By Kenneth Moore | Apr 29, 2010

The obvious answer to the above headline, if you’re a savings investor, is: big banks are good for giving savings investors extremely low interest rates on savings accounts, CDs, and money market accounts.

But there’s a larger, less flippant question here about the large banks, those being Wells Fargo, Bank of America, Chase, and Citigroup. This bigger question is whether banks have some business need to be as big as they are, or whether our financial system would benefit from more competition.

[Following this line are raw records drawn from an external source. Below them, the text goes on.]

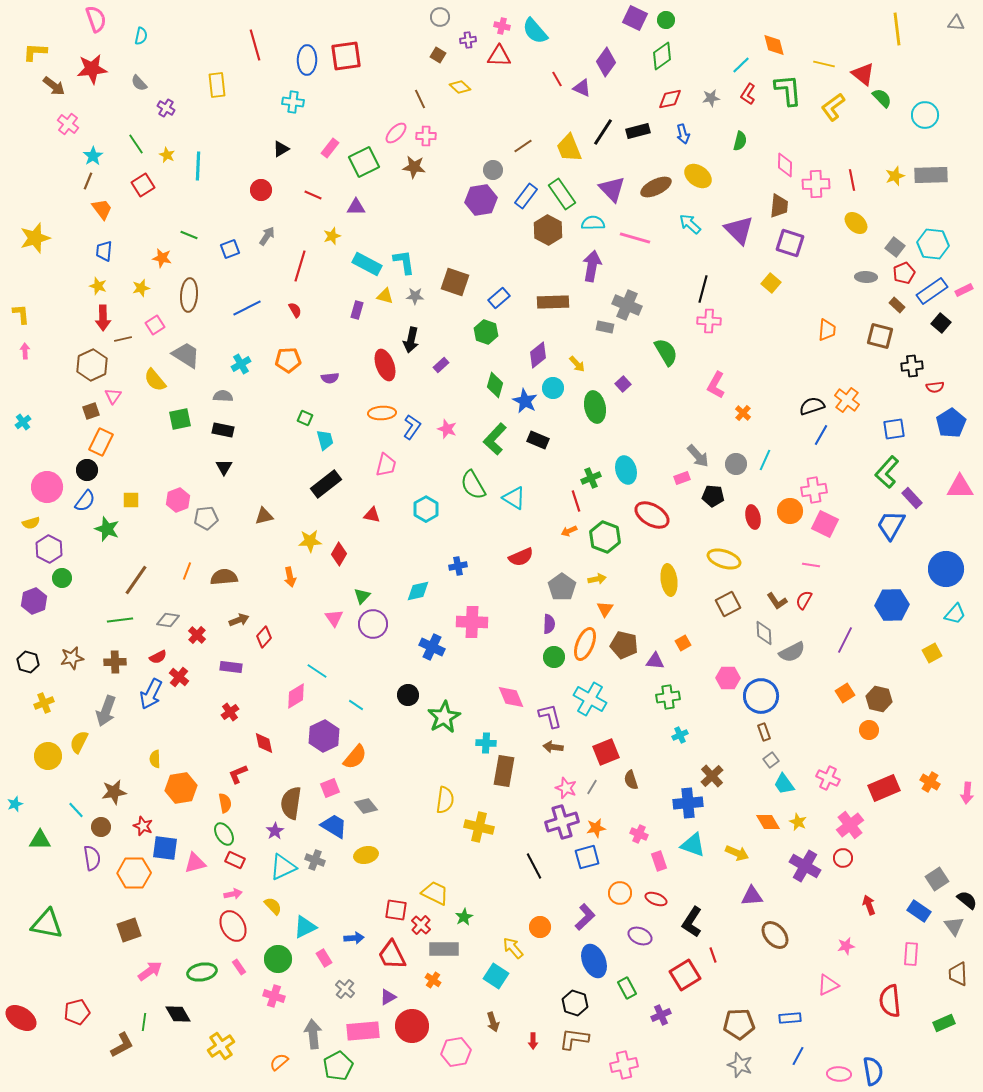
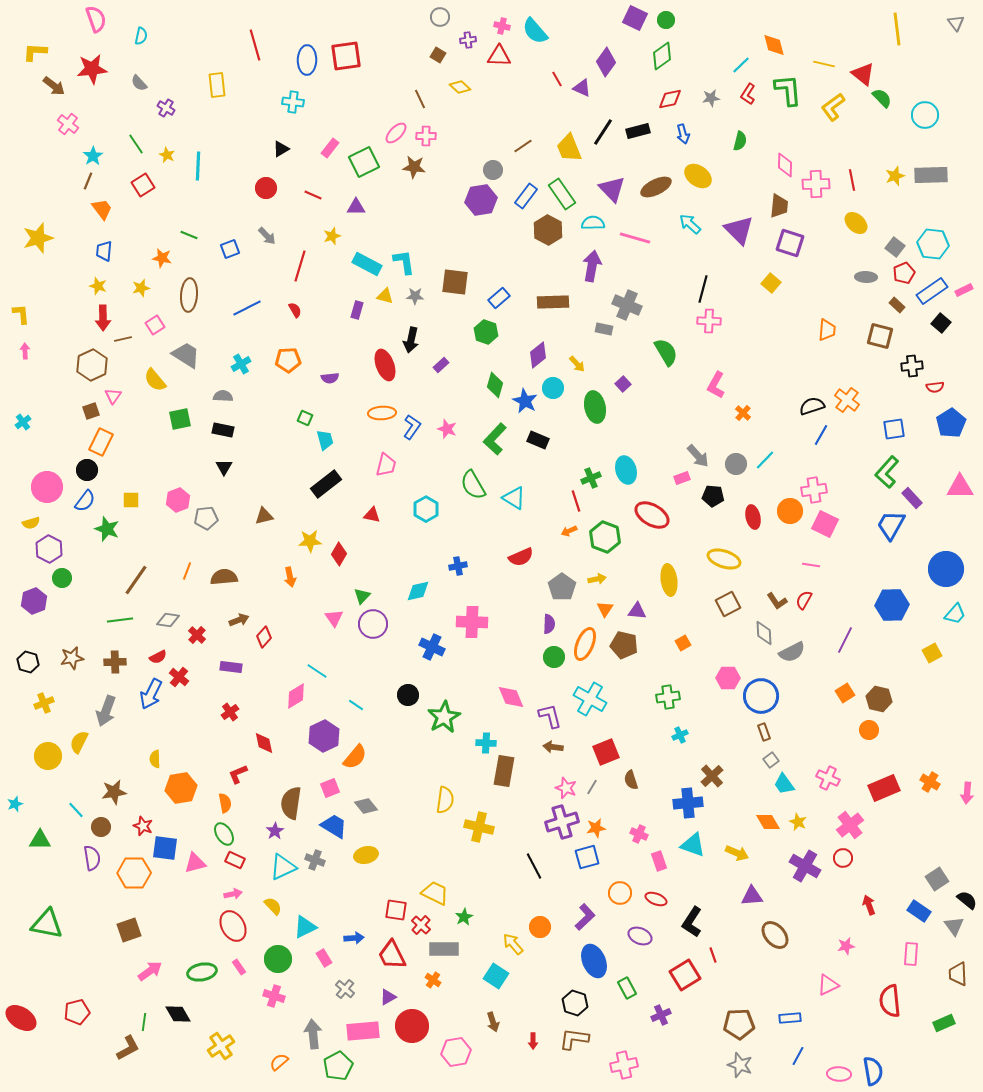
gray triangle at (956, 23): rotated 48 degrees clockwise
red circle at (261, 190): moved 5 px right, 2 px up
gray arrow at (267, 236): rotated 102 degrees clockwise
yellow star at (35, 238): moved 3 px right
brown square at (455, 282): rotated 12 degrees counterclockwise
gray rectangle at (605, 327): moved 1 px left, 2 px down
cyan line at (765, 460): rotated 20 degrees clockwise
purple triangle at (655, 661): moved 18 px left, 50 px up
yellow arrow at (513, 948): moved 4 px up
brown L-shape at (122, 1045): moved 6 px right, 3 px down
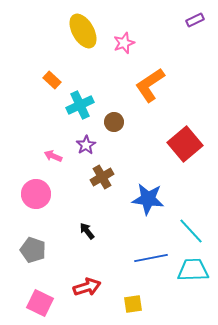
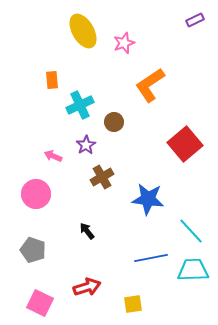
orange rectangle: rotated 42 degrees clockwise
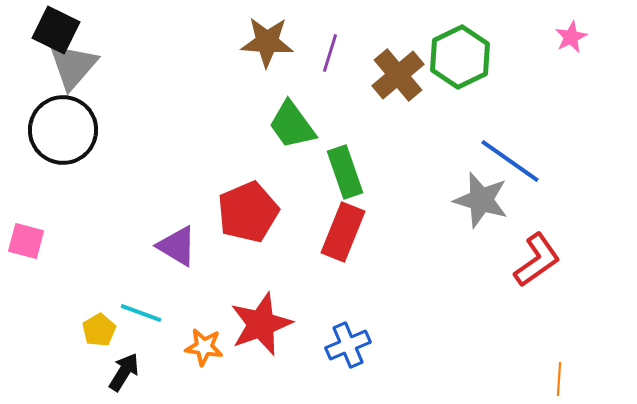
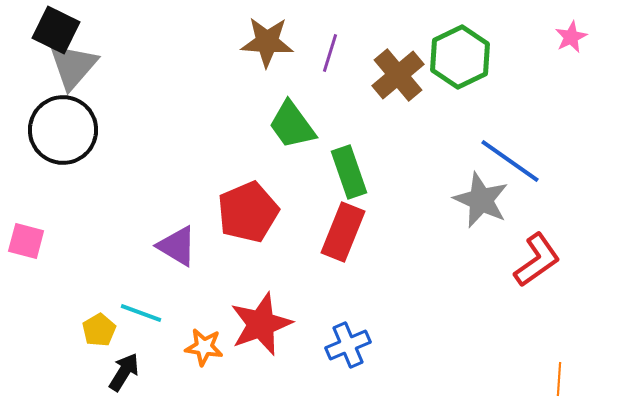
green rectangle: moved 4 px right
gray star: rotated 8 degrees clockwise
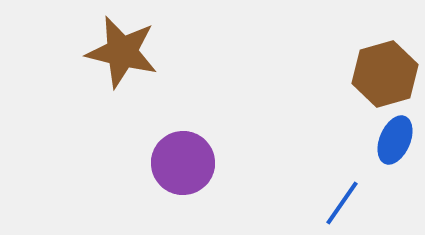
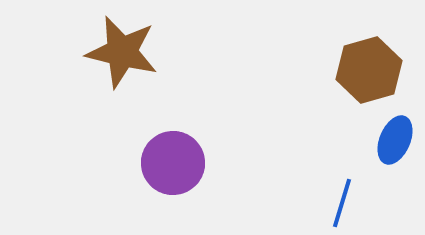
brown hexagon: moved 16 px left, 4 px up
purple circle: moved 10 px left
blue line: rotated 18 degrees counterclockwise
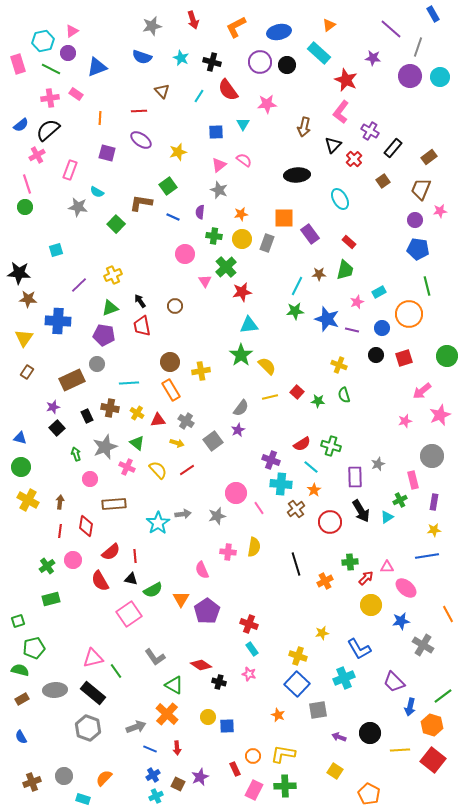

Surely it’s hard to argue that four banks holding 40 percent of total deposits is good for bank rates. Would you pay high interest rates on savings accounts, CDs, and money market accounts if your customers were coming to you in droves while you’re paying them low interest rates?

Nevertheless, Bank of America CEO Bryan Moynihan and JP Morgan Chase CEO Jamie Dimon have both been making the public case that big banks are good for business and America. Their logic:

– Big banks can make big loans

– Big banks keep America competitive globally, helping businesses expand into foreign markets (Citigroup has been really playing up this angle)

– Big banks can “innovate” new financial products (Bank of America’s mortgage department, formerly known as Countrywide, has begun to wade back into doing non-standard mortgages)

What do you think? Granted they’re no good for high deposit rates, but overall, do the big banks have a reason to exist?